▶ **Requirement**: Please write out the lines of the data exactly, beginning with the first and ending with the line containing "38: (203, 151)"; leave the pictures behind.
[[ Exercise material open ]]
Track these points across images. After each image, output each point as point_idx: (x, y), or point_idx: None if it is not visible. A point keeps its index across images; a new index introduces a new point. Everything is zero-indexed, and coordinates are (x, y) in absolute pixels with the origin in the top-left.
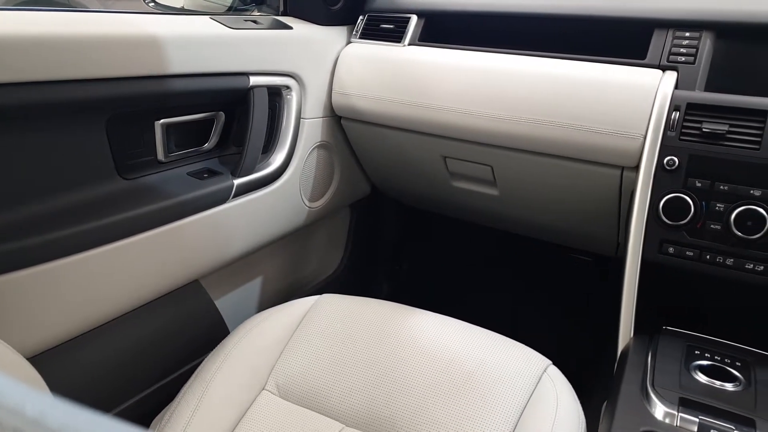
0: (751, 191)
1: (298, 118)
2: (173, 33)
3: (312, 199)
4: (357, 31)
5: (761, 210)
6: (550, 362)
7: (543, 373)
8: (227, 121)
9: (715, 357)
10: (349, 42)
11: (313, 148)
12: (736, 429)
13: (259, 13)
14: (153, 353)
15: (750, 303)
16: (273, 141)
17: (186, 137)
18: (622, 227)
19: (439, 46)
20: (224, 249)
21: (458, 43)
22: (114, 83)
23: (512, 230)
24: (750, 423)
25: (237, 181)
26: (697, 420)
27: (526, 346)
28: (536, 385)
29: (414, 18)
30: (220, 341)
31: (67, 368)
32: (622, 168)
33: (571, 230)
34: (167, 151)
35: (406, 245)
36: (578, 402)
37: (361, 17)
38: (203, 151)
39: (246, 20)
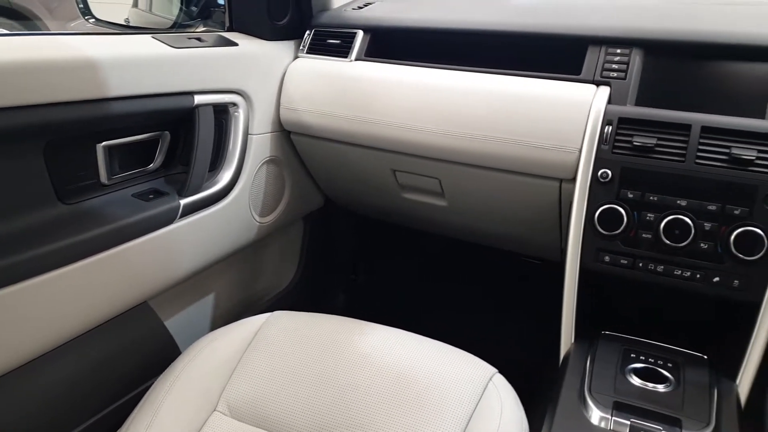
0: (678, 201)
1: (246, 134)
2: (113, 55)
3: (262, 215)
4: (304, 46)
5: (687, 219)
6: (496, 371)
7: (489, 381)
8: (172, 140)
9: (649, 359)
10: (296, 57)
11: (262, 164)
12: (664, 429)
13: (203, 29)
14: (102, 378)
15: (679, 306)
16: (220, 158)
17: (130, 158)
18: (564, 235)
19: (385, 62)
20: (173, 270)
21: (405, 59)
22: (52, 109)
23: (462, 238)
24: (677, 423)
25: (184, 201)
26: (628, 423)
27: (473, 356)
28: (482, 394)
29: (360, 33)
30: (172, 363)
31: (12, 397)
32: (561, 180)
33: (518, 238)
34: (110, 173)
35: (361, 255)
36: (522, 409)
37: (307, 32)
38: (148, 172)
39: (189, 38)
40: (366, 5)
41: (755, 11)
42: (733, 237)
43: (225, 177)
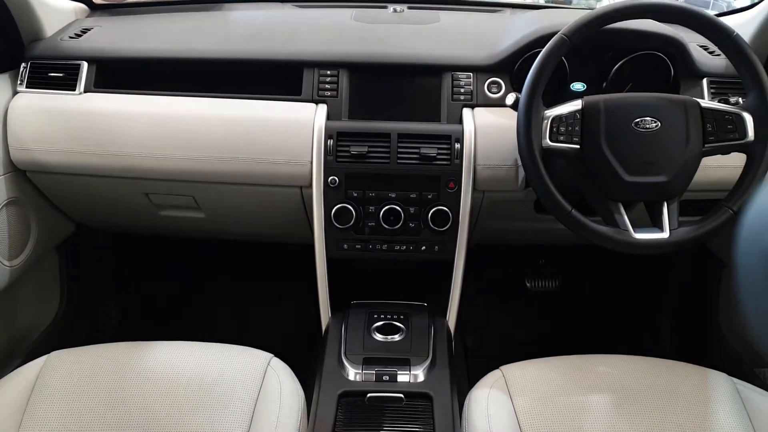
0: (389, 194)
1: None
2: None
3: (11, 257)
4: (22, 81)
5: (397, 207)
6: (272, 356)
7: (267, 366)
8: None
9: (387, 316)
10: (15, 92)
11: (1, 208)
12: (398, 369)
13: None
14: None
15: (403, 269)
16: None
17: None
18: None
19: (117, 92)
20: None
21: (139, 87)
22: None
23: (226, 239)
24: (407, 362)
25: None
26: (373, 372)
27: (249, 348)
28: (263, 379)
29: (85, 65)
30: None
31: None
32: (301, 187)
33: (278, 234)
34: None
35: (128, 268)
36: (297, 383)
37: (23, 65)
38: None
39: None
40: (84, 32)
41: (426, 32)
42: (429, 215)
43: None
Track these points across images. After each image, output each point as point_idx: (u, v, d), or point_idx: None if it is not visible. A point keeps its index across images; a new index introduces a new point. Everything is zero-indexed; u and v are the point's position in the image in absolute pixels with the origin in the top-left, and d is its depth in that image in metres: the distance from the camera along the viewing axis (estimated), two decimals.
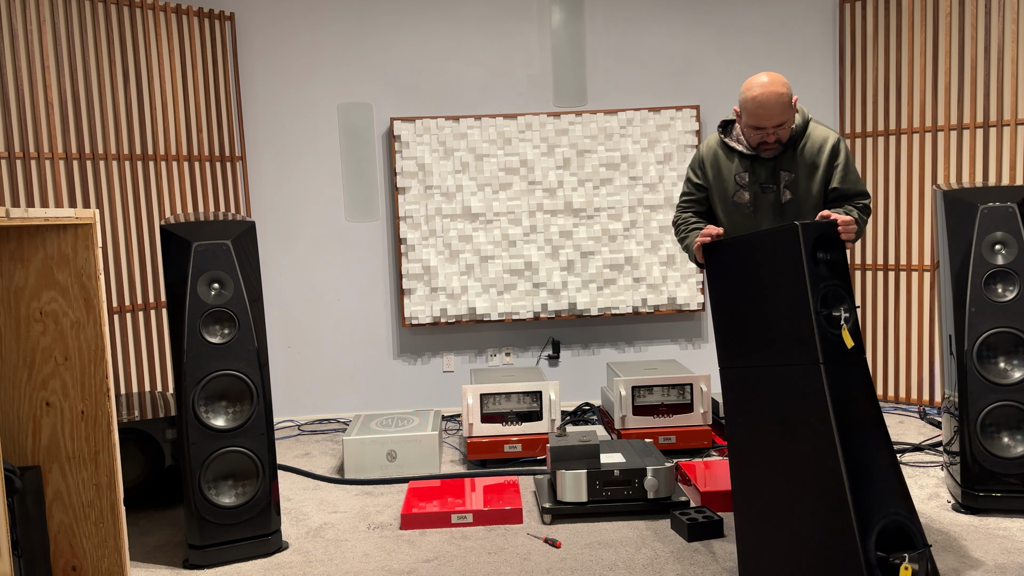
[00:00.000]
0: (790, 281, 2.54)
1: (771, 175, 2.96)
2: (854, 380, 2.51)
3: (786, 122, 2.84)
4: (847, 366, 2.51)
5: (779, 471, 2.60)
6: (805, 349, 2.49)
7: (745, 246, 2.71)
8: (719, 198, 3.08)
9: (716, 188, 3.08)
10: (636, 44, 5.22)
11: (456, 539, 3.38)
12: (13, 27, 4.14)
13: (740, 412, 2.74)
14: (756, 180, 2.97)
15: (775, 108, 2.77)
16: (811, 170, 2.92)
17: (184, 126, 4.83)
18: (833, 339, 2.50)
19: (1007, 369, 3.34)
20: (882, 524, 2.41)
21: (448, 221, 5.11)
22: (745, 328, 2.70)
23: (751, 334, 2.68)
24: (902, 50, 4.91)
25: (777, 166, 2.94)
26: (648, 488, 3.48)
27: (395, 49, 5.16)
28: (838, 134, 2.97)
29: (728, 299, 2.78)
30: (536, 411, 4.27)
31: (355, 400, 5.32)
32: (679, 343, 5.38)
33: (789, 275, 2.54)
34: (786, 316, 2.55)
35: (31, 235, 2.67)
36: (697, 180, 3.14)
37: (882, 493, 2.44)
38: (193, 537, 3.20)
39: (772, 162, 2.95)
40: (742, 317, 2.71)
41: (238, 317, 3.22)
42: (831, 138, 2.95)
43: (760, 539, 2.68)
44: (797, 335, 2.52)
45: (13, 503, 2.55)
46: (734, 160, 3.01)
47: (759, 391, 2.66)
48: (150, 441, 3.79)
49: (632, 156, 5.13)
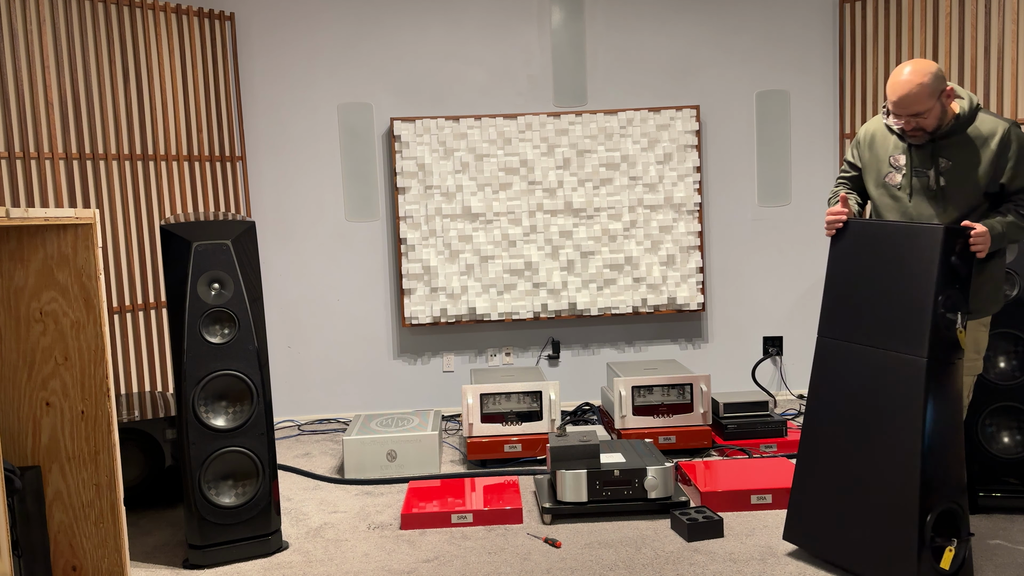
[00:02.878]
0: (919, 277, 2.72)
1: (927, 160, 2.89)
2: (948, 379, 2.75)
3: (924, 112, 2.77)
4: (947, 365, 2.74)
5: (853, 440, 2.87)
6: (915, 341, 2.72)
7: (885, 232, 2.84)
8: (872, 177, 3.05)
9: (871, 167, 3.05)
10: (636, 44, 5.22)
11: (456, 539, 3.38)
12: (13, 27, 4.13)
13: (825, 380, 2.98)
14: (910, 164, 2.93)
15: (909, 97, 2.76)
16: (973, 160, 2.82)
17: (184, 126, 4.83)
18: (943, 339, 2.71)
19: (1007, 369, 3.35)
20: (941, 509, 2.70)
21: (448, 221, 5.11)
22: (857, 307, 2.88)
23: (862, 314, 2.86)
24: (902, 50, 4.91)
25: (936, 152, 2.87)
26: (648, 488, 3.48)
27: (395, 49, 5.16)
28: (1010, 123, 2.82)
29: (848, 275, 2.93)
30: (536, 411, 4.27)
31: (355, 400, 5.32)
32: (679, 343, 5.38)
33: (920, 271, 2.72)
34: (905, 307, 2.74)
35: (31, 235, 2.67)
36: (852, 159, 3.14)
37: (947, 482, 2.73)
38: (193, 537, 3.20)
39: (930, 147, 2.88)
40: (858, 296, 2.88)
41: (238, 317, 3.22)
42: (1000, 129, 2.82)
43: (815, 498, 2.98)
44: (911, 327, 2.73)
45: (13, 503, 2.55)
46: (891, 141, 2.99)
47: (851, 365, 2.89)
48: (150, 441, 3.79)
49: (632, 156, 5.13)
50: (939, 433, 2.71)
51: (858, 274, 2.89)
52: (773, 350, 5.36)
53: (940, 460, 2.71)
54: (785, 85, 5.26)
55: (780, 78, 5.26)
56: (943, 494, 2.72)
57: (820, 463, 2.99)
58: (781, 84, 5.26)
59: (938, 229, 2.69)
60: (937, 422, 2.70)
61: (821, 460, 2.98)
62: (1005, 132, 2.81)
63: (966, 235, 2.73)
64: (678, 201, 5.16)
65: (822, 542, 2.99)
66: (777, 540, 3.23)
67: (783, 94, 5.26)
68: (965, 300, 2.76)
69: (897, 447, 2.74)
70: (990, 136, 2.82)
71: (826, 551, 2.97)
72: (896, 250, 2.78)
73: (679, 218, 5.17)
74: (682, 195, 5.15)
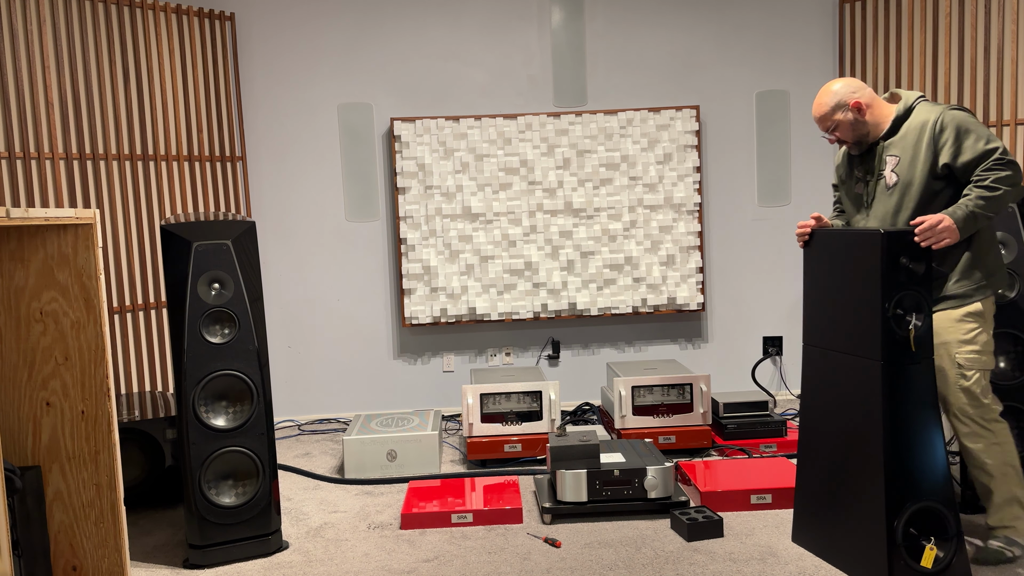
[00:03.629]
0: (867, 281, 2.78)
1: (880, 163, 3.06)
2: (912, 380, 2.77)
3: (832, 126, 3.04)
4: (907, 367, 2.76)
5: (836, 445, 2.95)
6: (870, 345, 2.77)
7: (835, 239, 2.94)
8: (845, 194, 3.23)
9: (845, 186, 3.24)
10: (636, 44, 5.22)
11: (456, 539, 3.38)
12: (13, 27, 4.14)
13: (812, 386, 3.08)
14: (864, 170, 3.11)
15: (816, 115, 3.08)
16: (915, 152, 2.94)
17: (184, 126, 4.83)
18: (897, 340, 2.74)
19: (1007, 369, 3.35)
20: (915, 508, 2.73)
21: (448, 221, 5.11)
22: (828, 314, 2.98)
23: (832, 320, 2.96)
24: (902, 50, 4.91)
25: (883, 153, 3.04)
26: (648, 488, 3.48)
27: (395, 49, 5.16)
28: (945, 107, 2.91)
29: (818, 283, 3.03)
30: (536, 411, 4.27)
31: (355, 400, 5.32)
32: (679, 343, 5.38)
33: (866, 276, 2.78)
34: (860, 313, 2.81)
35: (31, 235, 2.67)
36: (835, 182, 3.32)
37: (920, 481, 2.76)
38: (193, 537, 3.20)
39: (879, 150, 3.05)
40: (827, 303, 2.98)
41: (238, 317, 3.22)
42: (933, 115, 2.91)
43: (814, 501, 3.06)
44: (866, 332, 2.79)
45: (13, 503, 2.55)
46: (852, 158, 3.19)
47: (829, 371, 2.98)
48: (150, 441, 3.79)
49: (632, 156, 5.13)
50: (904, 433, 2.75)
51: (824, 282, 3.00)
52: (773, 350, 5.36)
53: (907, 460, 2.75)
54: (785, 85, 5.26)
55: (780, 78, 5.26)
56: (915, 493, 2.74)
57: (815, 467, 3.07)
58: (781, 84, 5.26)
59: (876, 234, 2.73)
60: (902, 423, 2.74)
61: (815, 464, 3.06)
62: (938, 116, 2.89)
63: (911, 235, 2.76)
64: (678, 201, 5.16)
65: (822, 544, 3.04)
66: (777, 540, 3.23)
67: (783, 94, 5.26)
68: (926, 300, 2.77)
69: (866, 448, 2.82)
70: (925, 123, 2.92)
71: (825, 553, 3.02)
72: (848, 256, 2.87)
73: (679, 218, 5.17)
74: (682, 195, 5.15)
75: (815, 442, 3.06)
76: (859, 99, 3.00)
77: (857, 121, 3.02)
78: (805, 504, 3.12)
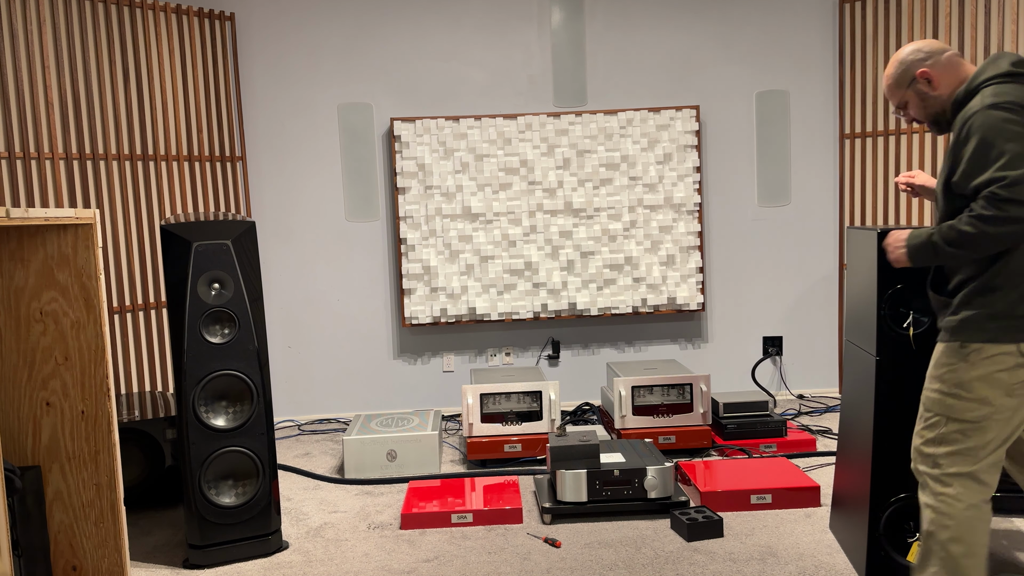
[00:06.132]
0: (868, 279, 2.86)
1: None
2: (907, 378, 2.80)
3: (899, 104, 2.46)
4: (902, 363, 2.80)
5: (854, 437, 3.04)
6: (870, 341, 2.87)
7: (858, 238, 3.00)
8: None
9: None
10: (636, 44, 5.22)
11: (456, 539, 3.38)
12: (13, 27, 4.14)
13: (848, 380, 3.16)
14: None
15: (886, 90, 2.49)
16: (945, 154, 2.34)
17: (184, 126, 4.83)
18: (891, 337, 2.79)
19: None
20: (901, 503, 2.80)
21: (448, 221, 5.11)
22: (852, 310, 3.08)
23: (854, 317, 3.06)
24: None
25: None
26: (648, 488, 3.48)
27: (395, 49, 5.16)
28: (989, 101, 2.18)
29: (850, 281, 3.12)
30: (536, 411, 4.27)
31: (355, 400, 5.32)
32: (679, 343, 5.38)
33: (868, 275, 2.87)
34: (865, 309, 2.91)
35: (31, 235, 2.67)
36: None
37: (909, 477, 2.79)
38: (193, 537, 3.20)
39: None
40: (853, 300, 3.08)
41: (238, 317, 3.22)
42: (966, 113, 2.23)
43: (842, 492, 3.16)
44: (867, 327, 2.89)
45: (13, 503, 2.55)
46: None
47: (854, 364, 3.07)
48: (150, 441, 3.79)
49: (632, 156, 5.13)
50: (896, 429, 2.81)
51: (852, 279, 3.09)
52: (773, 350, 5.36)
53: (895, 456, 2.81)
54: (785, 85, 5.26)
55: (780, 78, 5.26)
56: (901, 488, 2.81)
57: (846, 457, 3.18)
58: (781, 84, 5.26)
59: (872, 234, 2.80)
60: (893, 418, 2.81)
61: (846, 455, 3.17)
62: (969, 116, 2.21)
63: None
64: (678, 201, 5.16)
65: (843, 534, 3.15)
66: (777, 540, 3.23)
67: (783, 94, 5.26)
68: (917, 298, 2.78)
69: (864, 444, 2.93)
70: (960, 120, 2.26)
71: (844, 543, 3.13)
72: (861, 255, 2.97)
73: (679, 218, 5.17)
74: (682, 195, 5.15)
75: (849, 435, 3.14)
76: (927, 69, 2.35)
77: (927, 96, 2.37)
78: (840, 494, 3.21)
[[ Exercise material closed ]]
▶ **Written answer**:
Track these points across images. After each image, output each point as point_idx: (x, y), or point_idx: None if it is not visible. A point keeps its index across images; a new index introduces a new point. Everything is zero-indexed, and coordinates are (x, y) in absolute pixels with the origin in the top-left.
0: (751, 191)
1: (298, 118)
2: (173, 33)
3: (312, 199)
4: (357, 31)
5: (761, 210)
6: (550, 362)
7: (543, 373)
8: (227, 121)
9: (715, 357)
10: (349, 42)
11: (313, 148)
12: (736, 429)
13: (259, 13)
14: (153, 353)
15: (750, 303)
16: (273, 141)
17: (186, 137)
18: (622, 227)
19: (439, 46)
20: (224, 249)
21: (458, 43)
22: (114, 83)
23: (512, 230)
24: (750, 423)
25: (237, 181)
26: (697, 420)
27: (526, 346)
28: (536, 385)
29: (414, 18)
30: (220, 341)
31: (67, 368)
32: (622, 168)
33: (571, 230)
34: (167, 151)
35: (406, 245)
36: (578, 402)
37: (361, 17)
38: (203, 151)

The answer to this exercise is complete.